_Page extract_:
◆ ◆ ◆ ◆

Every morning 2 minutes after reveille, we were all on the gravel in front of the company area waiting for the CSM to arrive.
(Yeah, we had one for our first shirt in our company!)
We were allowed to sneak a smoke in that minute before Top arrived....but once we saw his hat coming thru the door, we had to field strip the smoke and pocket the butt.

It had rained the night before and this February morning was no colder than the rest in Kentucky.

Maybe 20 seconds into this life-giving Camel filter...out comes Top, sooner than normal.
Like a well-oiled machine, I deftly brought the left up with the butt and flicked the embers with my right in order to field strip the smoke......Without missing a beat I then unbuttoned my top left blouse pocket with my right as my left is now moving the butt into the pocket, which I then deftly re-buttoned.
Still on a roll..I brought both arms straight and down to my sides...assuming the correct position of attention...

Immediately...I detected something was dreadfully wrong!...NO!....It could not be!!!!!...Yes!!!...The cigarette was still LIT!!!!...In my pocket, it was now getting incredibly hot...yet...like a good troop IN BASIC...I remained at attention...

◆ ◆ ◆ ◆

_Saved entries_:
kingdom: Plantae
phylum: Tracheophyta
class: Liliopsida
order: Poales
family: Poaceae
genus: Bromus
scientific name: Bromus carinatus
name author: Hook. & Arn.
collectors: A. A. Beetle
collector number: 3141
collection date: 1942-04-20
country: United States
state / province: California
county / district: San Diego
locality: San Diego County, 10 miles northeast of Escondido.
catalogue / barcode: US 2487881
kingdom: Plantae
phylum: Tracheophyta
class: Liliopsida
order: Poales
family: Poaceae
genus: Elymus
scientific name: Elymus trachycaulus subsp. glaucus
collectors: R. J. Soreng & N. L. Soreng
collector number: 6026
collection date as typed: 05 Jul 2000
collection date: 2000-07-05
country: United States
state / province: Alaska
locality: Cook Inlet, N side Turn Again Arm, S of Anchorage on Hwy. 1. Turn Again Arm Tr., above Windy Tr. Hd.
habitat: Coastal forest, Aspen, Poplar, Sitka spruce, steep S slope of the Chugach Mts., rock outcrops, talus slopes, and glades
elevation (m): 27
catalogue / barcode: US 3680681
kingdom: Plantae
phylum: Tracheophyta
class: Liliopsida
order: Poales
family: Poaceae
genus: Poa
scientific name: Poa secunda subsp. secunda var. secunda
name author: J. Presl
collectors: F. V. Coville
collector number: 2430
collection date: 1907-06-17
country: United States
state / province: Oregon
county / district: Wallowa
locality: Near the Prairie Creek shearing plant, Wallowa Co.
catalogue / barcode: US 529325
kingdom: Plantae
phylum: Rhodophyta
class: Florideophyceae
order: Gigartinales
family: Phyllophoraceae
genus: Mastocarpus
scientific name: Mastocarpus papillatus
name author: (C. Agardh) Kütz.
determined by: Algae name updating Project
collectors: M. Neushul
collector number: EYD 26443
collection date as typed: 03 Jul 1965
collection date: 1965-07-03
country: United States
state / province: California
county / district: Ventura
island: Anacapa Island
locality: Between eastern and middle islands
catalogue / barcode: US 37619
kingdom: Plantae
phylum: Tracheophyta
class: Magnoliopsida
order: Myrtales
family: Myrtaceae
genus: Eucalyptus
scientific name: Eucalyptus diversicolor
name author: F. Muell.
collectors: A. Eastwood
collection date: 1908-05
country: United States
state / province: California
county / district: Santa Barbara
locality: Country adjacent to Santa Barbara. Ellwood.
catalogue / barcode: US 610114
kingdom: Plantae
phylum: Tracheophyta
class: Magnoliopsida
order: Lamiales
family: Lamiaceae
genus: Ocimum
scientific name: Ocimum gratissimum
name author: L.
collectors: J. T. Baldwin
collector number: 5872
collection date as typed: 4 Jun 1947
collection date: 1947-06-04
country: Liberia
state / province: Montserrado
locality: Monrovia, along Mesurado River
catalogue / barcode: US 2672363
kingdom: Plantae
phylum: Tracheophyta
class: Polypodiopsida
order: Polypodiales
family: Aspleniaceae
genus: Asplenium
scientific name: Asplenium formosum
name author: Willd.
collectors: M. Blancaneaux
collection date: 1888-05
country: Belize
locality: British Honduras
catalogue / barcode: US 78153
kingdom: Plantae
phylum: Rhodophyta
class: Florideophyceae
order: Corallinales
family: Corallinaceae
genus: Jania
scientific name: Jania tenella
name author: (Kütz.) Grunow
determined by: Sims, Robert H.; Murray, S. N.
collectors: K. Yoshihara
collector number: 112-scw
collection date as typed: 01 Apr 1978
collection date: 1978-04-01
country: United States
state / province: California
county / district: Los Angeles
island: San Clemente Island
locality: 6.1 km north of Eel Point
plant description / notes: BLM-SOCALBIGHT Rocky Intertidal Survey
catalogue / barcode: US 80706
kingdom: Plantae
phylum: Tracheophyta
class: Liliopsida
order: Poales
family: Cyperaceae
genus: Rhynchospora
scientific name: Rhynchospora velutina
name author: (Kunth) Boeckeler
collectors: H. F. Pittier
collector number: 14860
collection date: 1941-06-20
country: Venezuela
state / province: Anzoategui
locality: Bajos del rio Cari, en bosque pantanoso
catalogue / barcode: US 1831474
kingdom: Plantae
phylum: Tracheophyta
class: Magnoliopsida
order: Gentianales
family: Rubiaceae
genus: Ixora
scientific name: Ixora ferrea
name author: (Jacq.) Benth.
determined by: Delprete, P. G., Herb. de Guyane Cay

◆ ◆ ◆ ◆

_Exercise description_:
Copy the part of the basic training story from "Like a well-oiled" to "remained at attention..." without any changes.

_Task response_:
Like a well-oiled machine, I deftly brought the left up with the butt and flicked the embers with my right in order to field strip the smoke......Without missing a beat I then unbuttoned my top left blouse pocket with my right as my left is now moving the butt into the pocket, which I then deftly re-buttoned.
Still on a roll..I brought both arms straight and down to my sides...assuming the correct position of attention...

Immediately...I detected something was dreadfully wrong!...NO!....It could not be!!!!!...Yes!!!...The cigarette was still LIT!!!!...In my pocket, it was now getting incredibly hot...yet...like a good troop IN BASIC...I remained at attention...